At the schools where I teach, my colleagues have had students build robots, experiment on pre-packaged foods, used mathematical equations to analyze the shadows of buildings and speeds of passing traffic, created artwork for their own t-shirts and then printed them, worked a kiln and made some pretty incredible monster vases, created their own award-winning pieces of fiction and non-fiction, created applications for their devices, constructed incredible cutting boards for Christmas gifts, and enjoyed the curiosity behind learning. That’s what good teaching is all about.
Today, unfortunately, some teachers are so frustrated that they’re leaving the profession because of the added rules, regulations, and lack of time to do that kind of creative work. We can say the same of administrators as well. The stresses on our profession are mounting. We need your help. Removing a passing grade on standardized tests as a graduation requirement is one step we can make to improve the ever-important role of educating our youth.
In summary, when you as lawmakers give teachers the time to do great things, they will do just that. We’ve seen it across our state, and it’s happening right now, as we sit here today.
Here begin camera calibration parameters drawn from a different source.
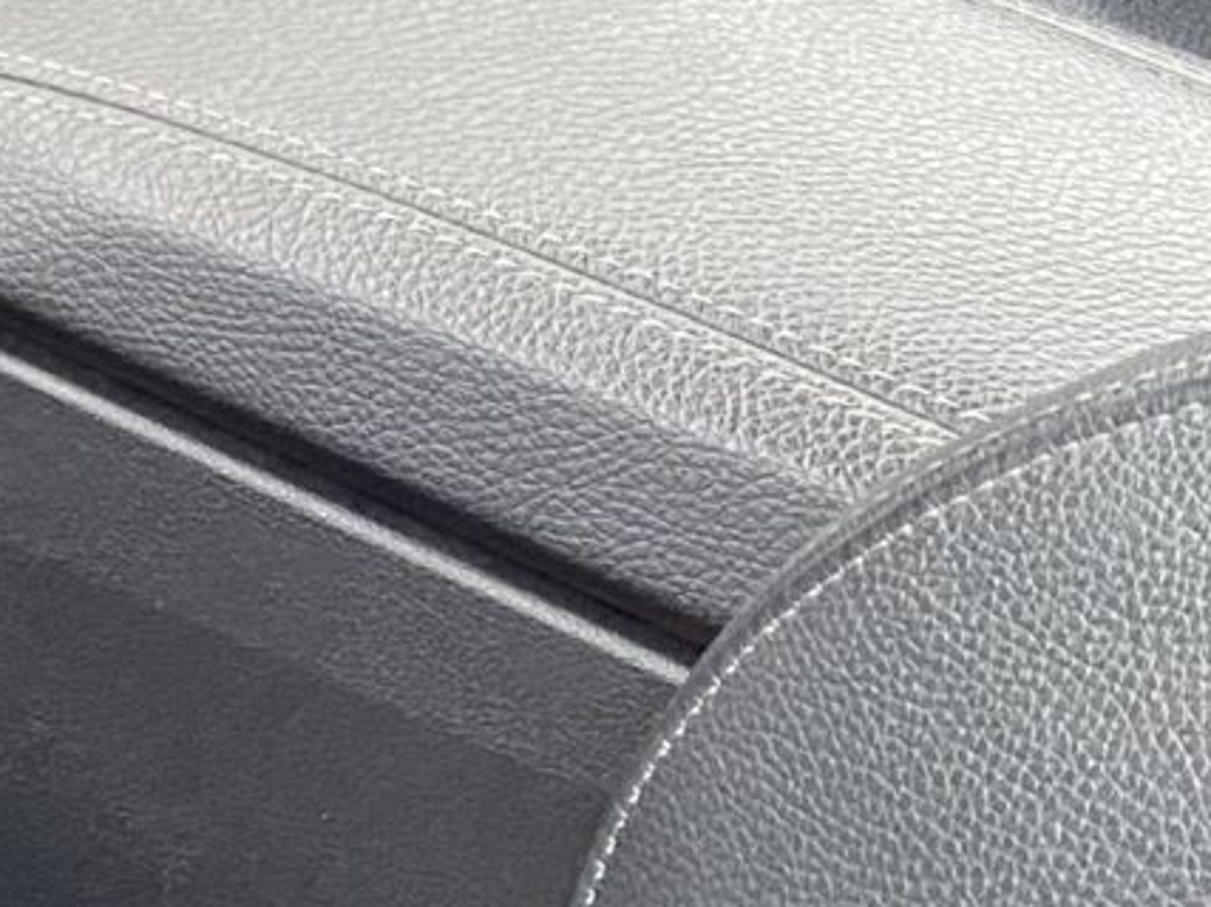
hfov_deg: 10.7
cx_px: -1739
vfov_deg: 9.1
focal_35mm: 156
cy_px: -697
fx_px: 5456
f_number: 1.8
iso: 160
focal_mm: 4.25
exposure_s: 1/60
However, the standards and expectations have been changed so many times in the last few years that we have to be continually retrained in them.
My fear is an education system that is filled with droning instead of determination. One that is filled with students and teachers who operate in fear instead of best practices. Your staff probably doesn’t operate best in fear. Students and teachers don’t either. I also fear that we are changing education to be more about what we can statistically measure rather than building fundamental skills in students such as collaboration, creativity, and critical thinking, skills that will be vital to their future and to ours.
I implore you to empower our nation’s teachers. If you want better educational results, there really is no other way. I cannot remember much about my graduation project, but I can tell you about the teachers who changed my life with full conversations and lessons that made me the concerned citizen speaking in front of you today. I speak for all teachers across the commonwealth when I say we just want to continue to empower the students for American posterity.
This text is an excerpt from my testimony before the Pennsylvania House of Representatives regarding the Keystone Exams serving as a graduation requirement. The testimony was delivered on February 12, 2015.